ACCIONES REQUERIDAS »
a – Responde según el texto sobre la Iglesia y la teoría de la evolución:
(i) ¿Qué dos papas se refirieron a la teoría de la evolución en términos positivos?
(ii) ¿Durante qué viaje calificó Ratzinger de irracional la teoría darwinista?
(iii) ¿Qué elemento le falta a la teoría, según la percepción de Ratzinger?
b – Prosigue el texto sobre la Iglesia y la teoría de la evolución a partir de su última oración.

FRAGMENTO DEL TEXTO »
'''

A diferencia de los creacionistas, Roma venía aceptando -a regañadientes- la teoría de la evolución. Pío XII y Wojtyla se refirieron a ella en términos positivos pero Ratzinger, en aquel memorable viaje a su Alemania natal (cuando desató las iras islámicas) calificó de irracional la teoría darwinista dando así un lamentable salto al pasado. No se basó en el relato bíblico para descalificarla sino en su particular percepción de que a la teoría le falta un elemento de racionalidad, una inteligencia que guía el proceso desde fuera. Así ha puesto a la Iglesia católica al nivel de los creacionistas del diseño inteligente que son el hazmerreír en la América culta y al mismo tiempo ha abierto un nuevo capítulo en el largo, grotesco y en ocasiones criminal historial de la Iglesia metiéndose en territorio científico con argumentos teológicos.

'''

REGISTROS EXTRAÍDOS »
'''

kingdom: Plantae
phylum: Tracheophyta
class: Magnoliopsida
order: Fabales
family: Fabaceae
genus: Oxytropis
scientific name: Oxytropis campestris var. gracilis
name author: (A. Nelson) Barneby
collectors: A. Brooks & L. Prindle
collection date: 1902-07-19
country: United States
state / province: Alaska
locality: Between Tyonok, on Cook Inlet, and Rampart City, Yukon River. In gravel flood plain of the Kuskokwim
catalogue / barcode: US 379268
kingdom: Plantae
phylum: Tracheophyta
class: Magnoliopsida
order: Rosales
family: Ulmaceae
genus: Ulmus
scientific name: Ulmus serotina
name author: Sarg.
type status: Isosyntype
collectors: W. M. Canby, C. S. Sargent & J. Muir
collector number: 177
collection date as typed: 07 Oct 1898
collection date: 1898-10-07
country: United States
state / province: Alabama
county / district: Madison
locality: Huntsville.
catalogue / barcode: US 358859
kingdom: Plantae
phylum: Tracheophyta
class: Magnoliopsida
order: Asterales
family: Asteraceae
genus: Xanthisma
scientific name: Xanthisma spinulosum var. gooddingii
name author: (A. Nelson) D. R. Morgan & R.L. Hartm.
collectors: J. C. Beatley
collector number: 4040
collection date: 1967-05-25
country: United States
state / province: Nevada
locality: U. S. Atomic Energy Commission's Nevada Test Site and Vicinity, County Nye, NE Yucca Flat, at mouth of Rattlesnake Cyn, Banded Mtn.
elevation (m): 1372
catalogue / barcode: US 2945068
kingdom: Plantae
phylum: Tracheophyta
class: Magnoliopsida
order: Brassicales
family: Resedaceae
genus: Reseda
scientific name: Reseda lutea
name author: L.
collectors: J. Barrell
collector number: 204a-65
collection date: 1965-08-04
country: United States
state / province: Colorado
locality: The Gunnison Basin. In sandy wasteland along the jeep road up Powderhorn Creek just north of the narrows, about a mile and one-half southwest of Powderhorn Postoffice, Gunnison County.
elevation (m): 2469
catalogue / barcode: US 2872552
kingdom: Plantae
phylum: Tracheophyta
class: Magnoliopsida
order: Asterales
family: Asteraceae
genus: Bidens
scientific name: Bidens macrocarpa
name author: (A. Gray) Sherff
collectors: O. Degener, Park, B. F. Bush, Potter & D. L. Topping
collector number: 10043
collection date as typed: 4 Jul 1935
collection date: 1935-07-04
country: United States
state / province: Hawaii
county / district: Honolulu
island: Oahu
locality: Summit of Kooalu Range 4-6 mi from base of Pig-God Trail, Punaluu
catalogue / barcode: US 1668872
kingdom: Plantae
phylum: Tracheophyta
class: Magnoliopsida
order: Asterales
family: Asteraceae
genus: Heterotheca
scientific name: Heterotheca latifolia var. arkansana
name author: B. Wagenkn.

'''

RESPUESTAS POR TAREA »
a –
(i) Pío XII y Wojtyla.
(ii) Durante su viaje a su Alemania natal.
(iii) Un elemento de racionalidad, una inteligencia que guía el proceso desde fuera.

b –
Dos mecanismos de la teoría de la evolución, la aleatoriedad de las mutaciones genéticas heredables y la selección natural que actúa sobre ellas son suficientes para explicar lo que la comunidad científica acepta pero que Ratzinger no entiende y ha calificado como una elaboración intencionada “para negar a Dios”. Es de esperar que en el futuro algún Papa rectifique sus palabras, pero si esto llega a ocurrir, será sin duda echando mano del expediente eclesiástico habitual; Ratzinger no dijo Dios dijo Diego.
Epílogo: Por inspiración divina Pío IX proclamó el dogma de la infalibildad papal en 1870. Por la vacuna de Jenner la Organización Mundial de la Salud declaró erradicada la viruela en 1979.